While the vast majority of respondents, 83 percent, indicated that their personal values were at least somewhat important to them when making investment decisions, 64 percent of the respondents did not have a clear understanding of what they were invested in.

When Motif asked if respondents would change their investments if they were not aligned with their personal values, 68 percent said yes. Almost three-fifths of the respondents, 57 percent, answered that they would be angry or extremely angry if they found that their investments were misaligned with their personal values.

“We saw an opportunity to give people more complete transparency and give them the information they need to make sure that what’s in their portfolios is aligned with their values,” Walia says.

Motif Impact’s investment options are fully transparent, similar to impact-oriented ETFs like State Street’s SHE or Etho Capital’s ETHO. However, unlike ETFs, motifs are also completely customizable at the investor or advisor level.

Motif Impact includes three motifs designed via a partnership with MSCI ESG Research: Sustainable Planet, Fair Labor and Good Corporate Behavior, each targeting different areas of the impact investing universe.

“You can then build an asset allocation model to help you reach your goals,” Walia says. “We allow you to fix your values within the account, take out stocks that are inconsistent with those values and replace them with others.”

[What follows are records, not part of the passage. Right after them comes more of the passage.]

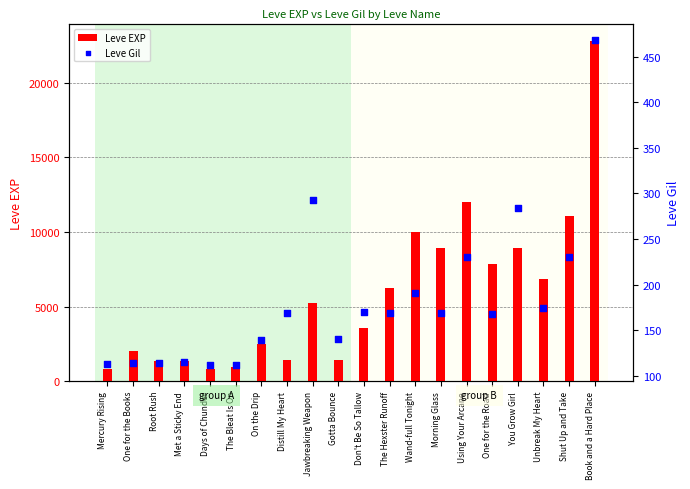

Which series reaches the maximum Y coordinate?

Leve EXP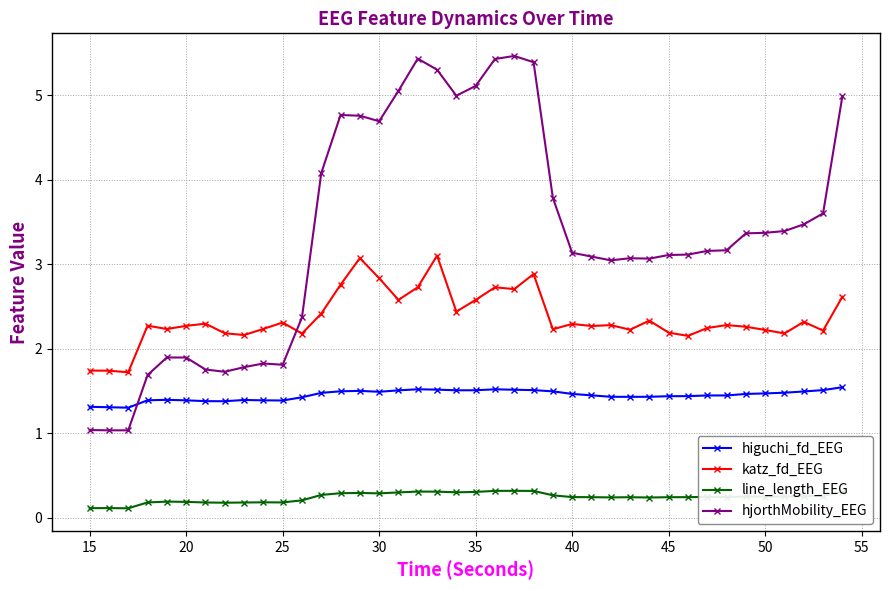

Which series has the widest spread of values?

hjorthMobility_EEG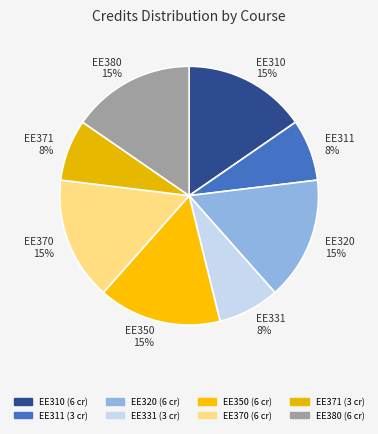

How many segments does this pie chart have?

8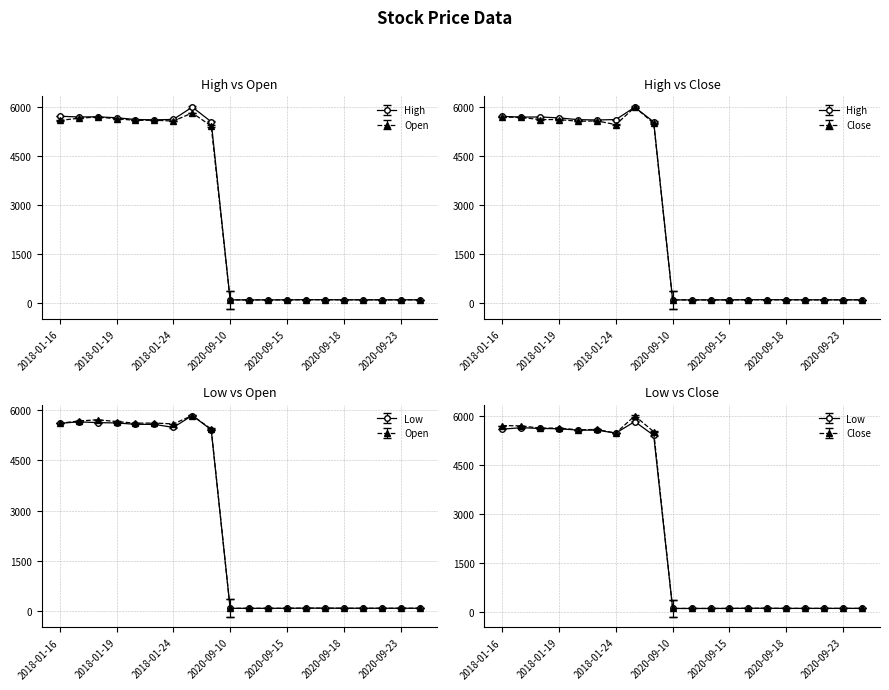

What is the sum of all Open values?

51666.4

The new service, launched on Tuesday, is available for a flat subscription price of $9.95 per month. For users already on Motif Blue, the firm’s financially oriented digital advice provider, access to Motif Impact will come with no additional cost. However, if a Motif Impact user’s account underperforms due to its values filter the first month, the company will reimburse them for their fees, says Walia.

Walla says that Motif Impact is aimed towards Motif’s institutional business, Motif Advisor, as well.

“Our advisors can offer this product on their own; this is a complement to their advice,” says Walia. “Some advisors may not be ready for an automated impact investment platform. We notice that they take a long time to make technology decisions, but we didn’t want to wait around. Moving forward, we’re going to take this inspiration on values and create institutional products.”